My Crazy Thoughts
my thoughts on various topics.

Wednesday, April 21, 2004

I just signed up for that gmail thing. I don't know if I'll use it, but I figured it wouldn't hurt, since I like to save all my e-mail anyway. Maybe I will change, I'll get less spam that way. The only think is that I have yahoo messenger which tells me when I get an e-mail and if I use another mail service then I won't get that alert. We'll see.

So my Murphy's law thing is working. He didn't call on me at all yesterday in Econ. But I don't think he called on anyone yesterday. I think I may have forgotten to pay attention. But I'm pretty sure he didn't call on me.
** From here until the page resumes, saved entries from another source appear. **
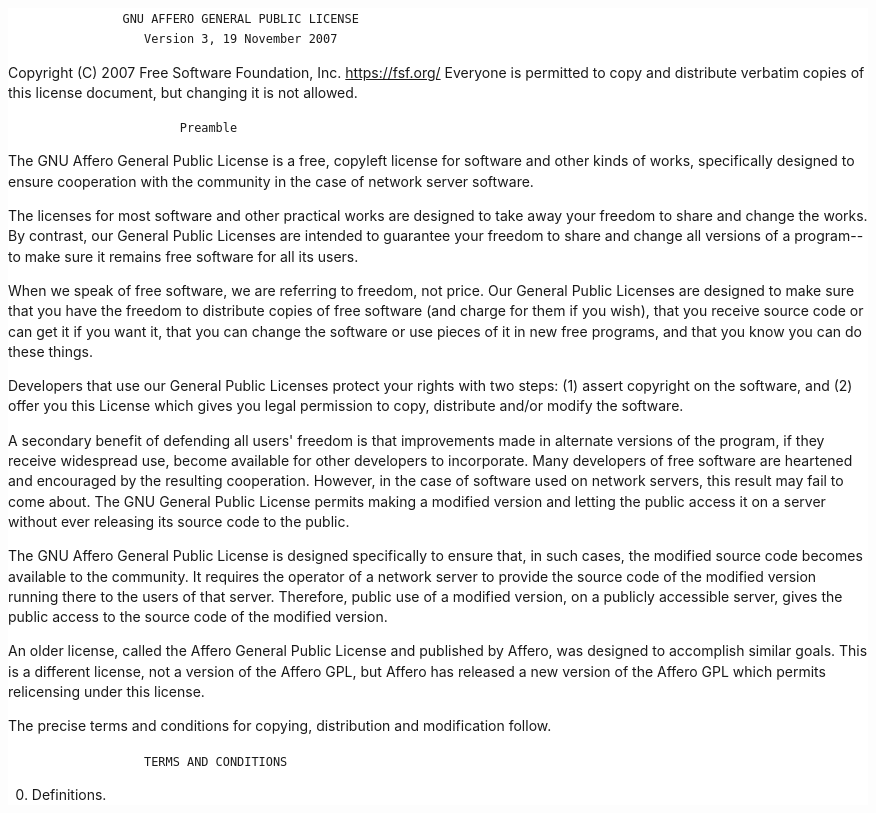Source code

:                     GNU AFFERO GENERAL PUBLIC LICENSE
                       Version 3, 19 November 2007

Copyright (C) 2007 Free Software Foundation, Inc. <https://fsf.org/> Everyone is permitted to copy and distribute verbatim copies of this license
document, but changing it is not allowed.

                            Preamble

The GNU Affero General Public License is a free, copyleft license for software and other kinds of works, specifically designed to ensure cooperation
with the community in the case of network server software.

The licenses for most software and other practical works are designed to take away your freedom to share and change the works. By contrast, our
General Public Licenses are intended to guarantee your freedom to share and change all versions of a program--to make sure it remains free software
for all its users.

When we speak of free software, we are referring to freedom, not price. Our General Public Licenses are designed to make sure that you have the
freedom to distribute copies of free software (and charge for them if you wish), that you receive source code or can get it if you want it, that you
can change the software or use pieces of it in new free programs, and that you know you can do these things.

Developers that use our General Public Licenses protect your rights with two steps: (1) assert copyright on the software, and (2) offer you this
License which gives you legal permission to copy, distribute and/or modify the software.

A secondary benefit of defending all users' freedom is that improvements made in alternate versions of the program, if they receive widespread use,
become available for other developers to incorporate. Many developers of free software are heartened and encouraged by the resulting cooperation.
However, in the case of software used on network servers, this result may fail to come about. The GNU General Public License permits making a modified
version and letting the public access it on a server without ever releasing its source code to the public.

The GNU Affero General Public License is designed specifically to ensure that, in such cases, the modified source code becomes available to the
community. It requires the operator of a network server to provide the source code of the modified version running there to the users of that server.
Therefore, public use of a modified version, on a publicly accessible server, gives the public access to the source code of the modified version.

An older license, called the Affero General Public License and published by Affero, was designed to accomplish similar goals. This is a different
license, not a version of the Affero GPL, but Affero has released a new version of the Affero GPL which permits relicensing under this license.

The precise terms and conditions for copying, distribution and modification follow.

                       TERMS AND CONDITIONS

0. Definitions.
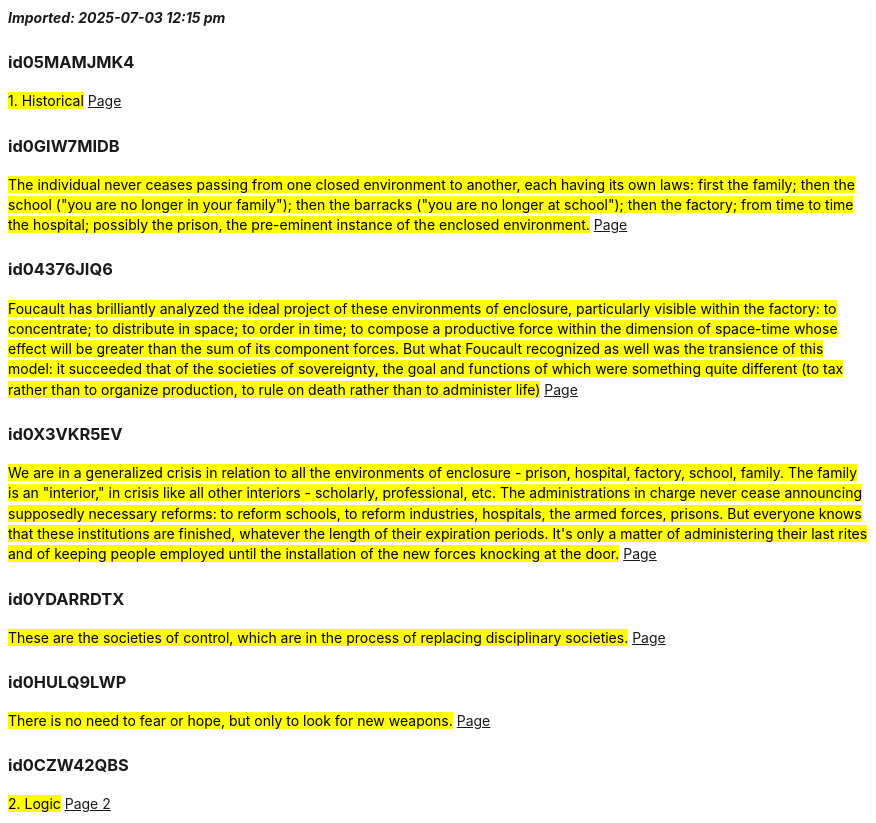 


***Imported: 2025-07-03 12:15 pm***

### id05MAMJMK4

<mark class="hltr-purple">1. Historical</mark> [Page ](zotero://open-pdf/library/items/LMBKA6WI?page=&annotation=5MAMJMK4) 

### id0GIW7MIDB

<mark class="hltr-yellow">The individual never ceases passing from one closed environment to another, each having its own laws: first the family; then the school ("you are no longer in your family"); then the barracks ("you are no longer at school"); then the factory; from time to time the hospital; possibly the prison, the pre-eminent instance of the enclosed environment.</mark> [Page ](zotero://open-pdf/library/items/LMBKA6WI?page=&annotation=GIW7MIDB) 

### id04376JIQ6

<mark class="hltr-yellow">Foucault has brilliantly analyzed the ideal project of these environments of enclosure, particularly visible within the factory: to concentrate; to distribute in space; to order in time; to compose a productive force within the dimension of space-time whose effect will be greater than the sum of its component forces. But what Foucault recognized as well was the transience of this model: it succeeded that of the societies of sovereignty, the goal and functions of which were something quite different (to tax rather than to organize production, to rule on death rather than to administer life)</mark> [Page ](zotero://open-pdf/library/items/LMBKA6WI?page=&annotation=4376JIQ6) 

### id0X3VKR5EV

<mark class="hltr-green">We are in a generalized crisis in relation to all the environments of enclosure - prison, hospital, factory, school, family. The family is an "interior," in crisis like all other interiors - scholarly, professional, etc. The administrations in charge never cease announcing supposedly necessary reforms: to reform schools, to reform industries, hospitals, the armed forces, prisons. But everyone knows that these institutions are finished, whatever the length of their expiration periods. It's only a matter of administering their last rites and of keeping people employed until the installation of the new forces knocking at the door.</mark> [Page ](zotero://open-pdf/library/items/LMBKA6WI?page=&annotation=X3VKR5EV) 

### id0YDARRDTX

<mark class="hltr-yellow">These are the societies of control, which are in the process of replacing disciplinary societies.</mark> [Page ](zotero://open-pdf/library/items/LMBKA6WI?page=&annotation=YDARRDTX) 

### id0HULQ9LWP

<mark class="hltr-yellow">There is no need to fear or hope, but only to look for new weapons.</mark> [Page ](zotero://open-pdf/library/items/LMBKA6WI?page=&annotation=HULQ9LWP) 

### id0CZW42QBS

<mark class="hltr-purple">2. Logic</mark> [Page 2](zotero://open-pdf/library/items/LMBKA6WI?page=2&annotation=CZW42QBS) 
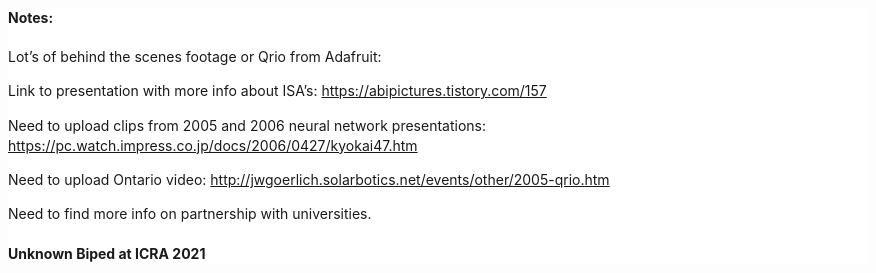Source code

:
#### Notes:
Lot’s of behind the scenes footage or Qrio from Adafruit: 
<iframe width="560" height="315" src="https://www.youtube.com/embed/0sv1XuiZhrI" title="YouTube video player" frameborder="0" allow="accelerometer; autoplay; clipboard-write; encrypted-media; gyroscope; picture-in-picture" allowfullscreen></iframe>


Link to presentation with more info about ISA’s: <https://abipictures.tistory.com/157>

Need to upload clips from 2005 and 2006 neural network presentations: <https://pc.watch.impress.co.jp/docs/2006/0427/kyokai47.htm>

Need to upload Ontario video: <http://jwgoerlich.solarbotics.net/events/other/2005-qrio.htm>

Need to find more info on partnership with universities.

#### Unknown Biped at ICRA 2021
<iframe width="560" height="315" src="https://www.youtube.com/embed/k4oXPD4kVM0" title="YouTube video player" frameborder="0" allow="accelerometer; autoplay; clipboard-write; encrypted-media; gyroscope; picture-in-picture" allowfullscreen></iframe>
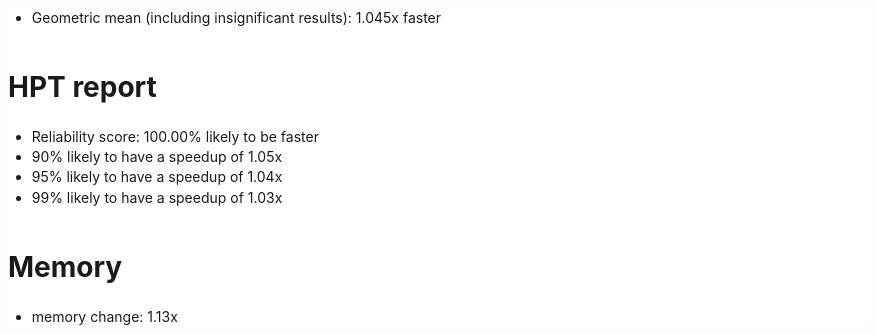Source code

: - Geometric mean (including insignificant results): 1.045x faster

# HPT report

- Reliability score: 100.00% likely to be faster
- 90% likely to have a speedup of 1.05x
- 95% likely to have a speedup of 1.04x
- 99% likely to have a speedup of 1.03x

# Memory
- memory change: 1.13x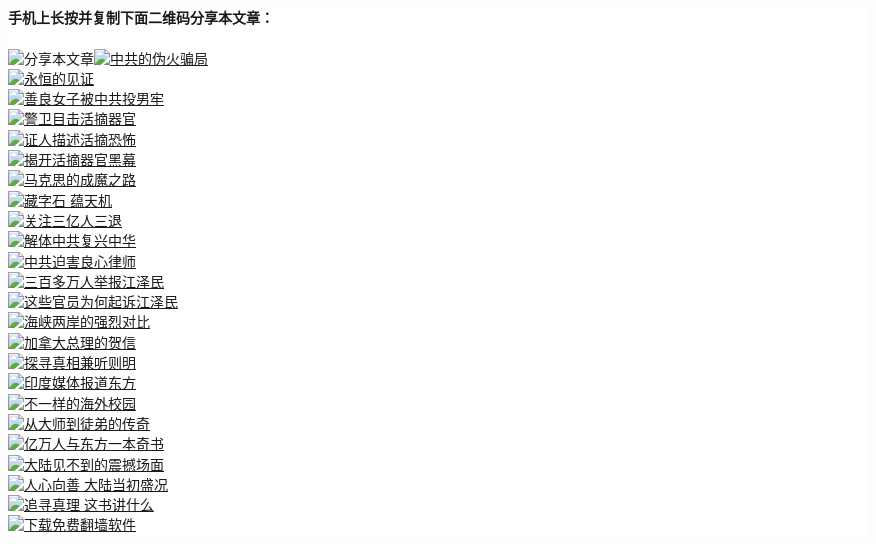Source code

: <strong>手机上长按并复制下面二维码分享本文章：</strong><br><br><img src="https://chart.apis.google.com/chart?cht=qr&chs=240x240&choe=UTF-8&chld=M|2&chl=https://github.com/19920513/djy/blob/master/gb/14/9/22/n4254460.md%231" title="分享本文章"></td><td VALIGN=TOP><a href="https://github.com/19920513/djy/blob/master/gb/16/1/21/n4622075.md?dfh#1" target="_blank"><img src="https://raw.githubusercontent.com/19920513/djy/master/gb/300/wei-f1.jpg" title="中共的伪火骗局"  alt="中共的伪火骗局"></a><br><a href="https://github.com/19920513/www/blob/master/README.md?dfh#9" target="_blank"><img src="https://raw.githubusercontent.com/19920513/djy/master/gb/300/yong-h.jpg" title="永恒的见证"  alt="永恒的见证"></a><br><a href="https://github.com/19920513/djy/blob/master/gb/13/9/29/n3974789.md?dfh#1" target="_blank"><img src="https://raw.githubusercontent.com/19920513/djy/master/gb/300/shang-lnz.jpg" title="善良女子被中共投男牢"  alt="善良女子被中共投男牢"></a><br><a href="https://github.com/19920513/djy/blob/master/gb/16/3/16/n4663449.md?dfh#1" target="_blank"><img src="https://raw.githubusercontent.com/19920513/djy/master/gb/300/huo-z3.jpg" title="警卫目击活摘器官"  alt="警卫目击活摘器官"></a><br><a href="https://github.com/19920513/djy/blob/master/gb/16/8/7/n8177641.md?dfh#1" target="_blank"><img src="https://raw.githubusercontent.com/19920513/djy/master/gb/300/huo-z4.jpg" title="证人描述活摘恐怖"  alt="证人描述活摘恐怖"></a><br><a href="https://github.com/19920513/djy/blob/master/gb/10/4/19/n2881569.md?dfh#1" target="_blank"><img src="https://raw.githubusercontent.com/19920513/djy/master/gb/300/huo-z1.jpg" title="揭开活摘器官黑幕"  alt="揭开活摘器官黑幕"></a><br><a href="https://github.com/19920513/djy/blob/master/gb/10/11/7/n3077476.md?dfh#1" target="_blank"><img src="https://raw.githubusercontent.com/19920513/djy/master/gb/300/ma-ks.jpg" title="马克思的成魔之路"  alt="马克思的成魔之路"></a><br><a href="https://github.com/19920513/djy/blob/master/gb/14/6/9/n4173977.md?dfh#1" target="_blank"><img src="https://raw.githubusercontent.com/19920513/djy/master/gb/300/chang-zs.jpg" title="藏字石 蕴天机"  alt="藏字石 蕴天机"></a><br><a href="https://github.com/19920513/djy/blob/master/gb/18/5/10/n10381511.md?dfh#1" target="_blank"><img src="https://raw.githubusercontent.com/19920513/djy/master/gb/300/st1.jpg" title="关注三亿人三退"  alt="关注三亿人三退"></a><br><a href="https://github.com/19920513/djy/blob/master/gb/18/3/21/n10237682.md?dfh#1" target="_blank"><img src="https://raw.githubusercontent.com/19920513/djy/master/gb/300/jie-t.jpg" title="解体中共复兴中华"  alt="解体中共复兴中华"></a><br><a href="https://github.com/19920513/djy/blob/master/gb/9/2/9/n2422991.md?dfh#1" target="_blank"><img src="https://raw.githubusercontent.com/19920513/djy/master/gb/300/gao-zs.jpg" title="中共迫害良心律师"  alt="中共迫害良心律师"></a><br><a href="https://github.com/19920513/djy/blob/master/gb/18/12/9/n10900044.md?dfh#1" target="_blank"><img src="https://raw.githubusercontent.com/19920513/djy/master/gb/300/sj1.jpg" title="三百多万人举报江泽民"  alt="三百多万人举报江泽民"></a><br><a href="https://github.com/19920513/djy/blob/master/gb/18/8/28/n10672014.md?dfh#1" target="_blank"><img src="https://raw.githubusercontent.com/19920513/djy/master/gb/300/sj2.jpg" title="这些官员为何起诉江泽民"  alt="这些官员为何起诉江泽民"></a><br><a href="https://github.com/19920513/djy/blob/master/gb/8/12/18/n2367165.md?dfh#1" target="_blank"><img src="https://raw.githubusercontent.com/19920513/djy/master/gb/300/liangan.jpg" title="海峡两岸的强烈对比"  alt="海峡两岸的强烈对比"></a><br><a href="https://github.com/19920513/djy/blob/master/gb/15/12/10/n4593139.md?dfh#1" target="_blank"><img src="https://raw.githubusercontent.com/19920513/djy/master/gb/300/jia-ndzl.jpg" title="加拿大总理的贺信"  alt="加拿大总理的贺信"></a><br><a href="https://github.com/19920513/djy/blob/master/gb/11/6/17/n3289382.md?dfh#1" target="_blank"><img src="https://raw.githubusercontent.com/19920513/djy/master/gb/300/xiao-wd.jpg" title="探寻真相兼听则明"  alt="探寻真相兼听则明"></a><br><a href="https://github.com/19920513/djy/blob/master/gb/18/10/27/n10812623.md?dfh#1" target="_blank"><img src="https://raw.githubusercontent.com/19920513/djy/master/gb/300/yindu.jpg" title="印度媒体报道东方"  alt="印度媒体报道东方"></a><br><a href="https://github.com/19920513/djy/blob/master/gb/18/6/9/n10469652.md?dfh#1" target="_blank"><img src="https://raw.githubusercontent.com/19920513/djy/master/gb/300/xie-j.jpg" title="不一样的海外校园"  alt="不一样的海外校园"></a><br><a href="https://github.com/19920513/djy/blob/master/gb/7/4/5/n1669415.md?dfh#1" target="_blank"><img src="https://raw.githubusercontent.com/19920513/djy/master/gb/300/li-up.jpg" title="从大师到徒弟的传奇"  alt="从大师到徒弟的传奇"></a><br><a href="https://github.com/19920513/djy/blob/master/gb/17/5/26/n9191512.md?dfh#1" target="_blank"><img src="https://raw.githubusercontent.com/19920513/djy/master/gb/300/zfl2.jpg" title="亿万人与东方一本奇书"  alt="亿万人与东方一本奇书"></a><br><a href="https://github.com/19920513/djy/blob/master/gb/13/11/27/n4020290.md?dfh#1" target="_blank"><img src="https://raw.githubusercontent.com/19920513/djy/master/gb/300/zhen-h.jpg" title="大陆见不到的震撼场面"  alt="大陆见不到的震撼场面"></a><br><a href="https://github.com/19920513/djy/blob/master/gb/15/7/17/n4482910.md?dfh#1" target="_blank"><img src="https://raw.githubusercontent.com/19920513/djy/master/gb/300/dalu-sk.jpg" title="人心向善 大陆当初盛况"  alt="人心向善 大陆当初盛况"></a><br><a href="https://github.com/19920513/djy/blob/master/gb/19/1/5/n10955468.md?dfh#1" target="_blank"><img src="https://raw.githubusercontent.com/19920513/djy/master/gb/300/zfl1.jpg" title="追寻真理 这书讲什么"  alt="追寻真理 这书讲什么"></a><br><a href="https://github.com/19920513/www/blob/master/README.md?dfh#1" target="_blank"><img src="https://raw.githubusercontent.com/19920513/djy/master/gb/300/fq1.jpg" title="下载免费翻墙软件"  alt="下载免费翻墙软件"></a><br></td></tr></table>
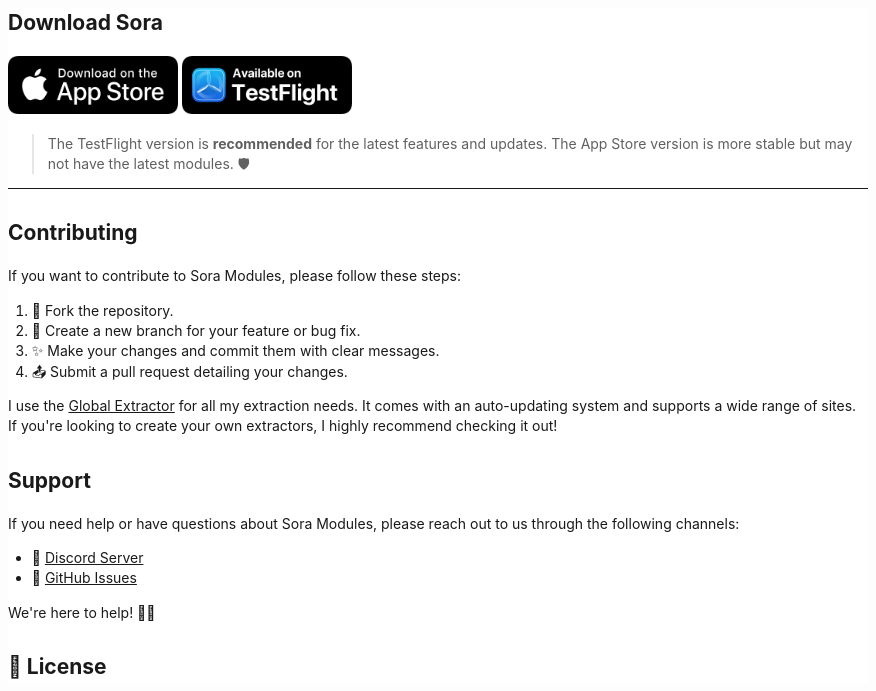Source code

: ## Download Sora

<div>
<a href="https://apps.apple.com/us/app/sulfur/id6742741043"><img src="https://github.com/jmcrafter26/sora-modules/blob/main/assets/badges/appstore.png?raw=true" width="170" alt="Get it on the App Store"></a>
<a href="https://testflight.apple.com/join/qMUCpNaS"><img src="https://github.com/jmcrafter26/sora-modules/blob/main/assets/badges/testflight.png?raw=true" width="170" alt="Available on TestFlight"></a>
</div>

>The TestFlight version is **recommended** for the latest features and updates. The App Store version is more stable but may not have the latest modules. 🛡️

---

## Contributing

If you want to contribute to Sora Modules, please follow these steps:
1. 🍴 Fork the repository.
2. 🌿 Create a new branch for your feature or bug fix.
3. ✨ Make your changes and commit them with clear messages.
4. 📤 Submit a pull request detailing your changes.

I use the [Global Extractor](https://github.com/JMcrafter26/sora-global-extractor) for all my extraction needs. It comes with an auto-updating system and supports a wide range of sites. If you're looking to create your own extractors, I highly recommend checking it out!

## Support

If you need help or have questions about Sora Modules, please reach out to us through the following channels:

- 💬 [Discord Server](https://go.jm26.net/sora-discord)
- 🐛 [GitHub Issues](https://github.com/JMcrafter26/sora-modules/issues)

We're here to help! 🙋‍♂️


## 📄 License
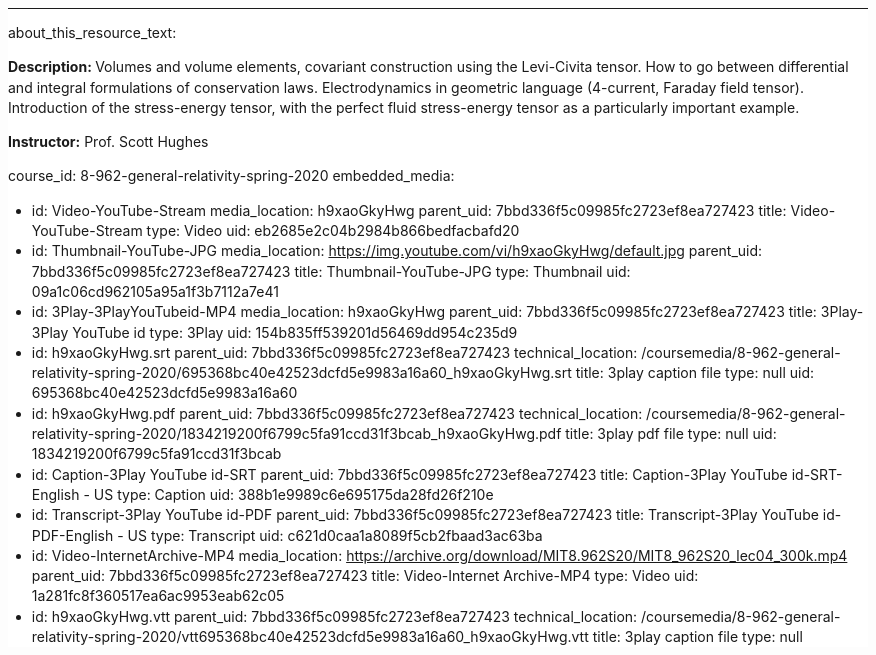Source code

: ---
about_this_resource_text: <p><strong>Description:&nbsp;</strong>Volumes and volume
  elements, covariant construction using the Levi-Civita tensor. How to go between
  differential and integral formulations of conservation laws. Electrodynamics in
  geometric language (4-current, Faraday field tensor). Introduction of the stress-energy
  tensor, with the perfect fluid stress-energy tensor as a particularly important
  example.</p> <p><strong>Instructor:</strong> Prof. Scott Hughes</p>
course_id: 8-962-general-relativity-spring-2020
embedded_media:
- id: Video-YouTube-Stream
  media_location: h9xaoGkyHwg
  parent_uid: 7bbd336f5c09985fc2723ef8ea727423
  title: Video-YouTube-Stream
  type: Video
  uid: eb2685e2c04b2984b866bedfacbafd20
- id: Thumbnail-YouTube-JPG
  media_location: https://img.youtube.com/vi/h9xaoGkyHwg/default.jpg
  parent_uid: 7bbd336f5c09985fc2723ef8ea727423
  title: Thumbnail-YouTube-JPG
  type: Thumbnail
  uid: 09a1c06cd962105a95a1f3b7112a7e41
- id: 3Play-3PlayYouTubeid-MP4
  media_location: h9xaoGkyHwg
  parent_uid: 7bbd336f5c09985fc2723ef8ea727423
  title: 3Play-3Play YouTube id
  type: 3Play
  uid: 154b835ff539201d56469dd954c235d9
- id: h9xaoGkyHwg.srt
  parent_uid: 7bbd336f5c09985fc2723ef8ea727423
  technical_location: /coursemedia/8-962-general-relativity-spring-2020/695368bc40e42523dcfd5e9983a16a60_h9xaoGkyHwg.srt
  title: 3play caption file
  type: null
  uid: 695368bc40e42523dcfd5e9983a16a60
- id: h9xaoGkyHwg.pdf
  parent_uid: 7bbd336f5c09985fc2723ef8ea727423
  technical_location: /coursemedia/8-962-general-relativity-spring-2020/1834219200f6799c5fa91ccd31f3bcab_h9xaoGkyHwg.pdf
  title: 3play pdf file
  type: null
  uid: 1834219200f6799c5fa91ccd31f3bcab
- id: Caption-3Play YouTube id-SRT
  parent_uid: 7bbd336f5c09985fc2723ef8ea727423
  title: Caption-3Play YouTube id-SRT-English - US
  type: Caption
  uid: 388b1e9989c6e695175da28fd26f210e
- id: Transcript-3Play YouTube id-PDF
  parent_uid: 7bbd336f5c09985fc2723ef8ea727423
  title: Transcript-3Play YouTube id-PDF-English - US
  type: Transcript
  uid: c621d0caa1a8089f5cb2fbaad3ac63ba
- id: Video-InternetArchive-MP4
  media_location: https://archive.org/download/MIT8.962S20/MIT8_962S20_lec04_300k.mp4
  parent_uid: 7bbd336f5c09985fc2723ef8ea727423
  title: Video-Internet Archive-MP4
  type: Video
  uid: 1a281fc8f360517ea6ac9953eab62c05
- id: h9xaoGkyHwg.vtt
  parent_uid: 7bbd336f5c09985fc2723ef8ea727423
  technical_location: /coursemedia/8-962-general-relativity-spring-2020/vtt695368bc40e42523dcfd5e9983a16a60_h9xaoGkyHwg.vtt
  title: 3play caption file
  type: null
I still haven't heard from any schools. I can't wait to hear. Everyday I look at the calendar to see how soon I will get letters and it just seems like it is further away. I honestly don't know what I will do if I don't get in. I'm pretty sure I would do something for the year and apply again. But I don't know if I can stand to wait another year and go through all of this for another year. It's making me crazy. It's what I want to do, and I know I would do well in school and be good at my job, I just don't know if my spirit can take being rejected. My mom keeps saying that I shouldn't worry about it since there is nothing more I can do about it, but it seems that I can't stop worrying about it. No matter what it is always there. I also can't help feeling like I was always such a good student, it shouldn't be so iffy. I went all through school with people who didn't do as well as I did--what are they doing with their lives? That's not to say that I didn't know a lot of really intelligent people who did better than I did--but I wasn't the bottom of the barrel here. I can't believe after working so hard for so long that it doesn't seem to matter, I still might not get a spot. I want to get in so much.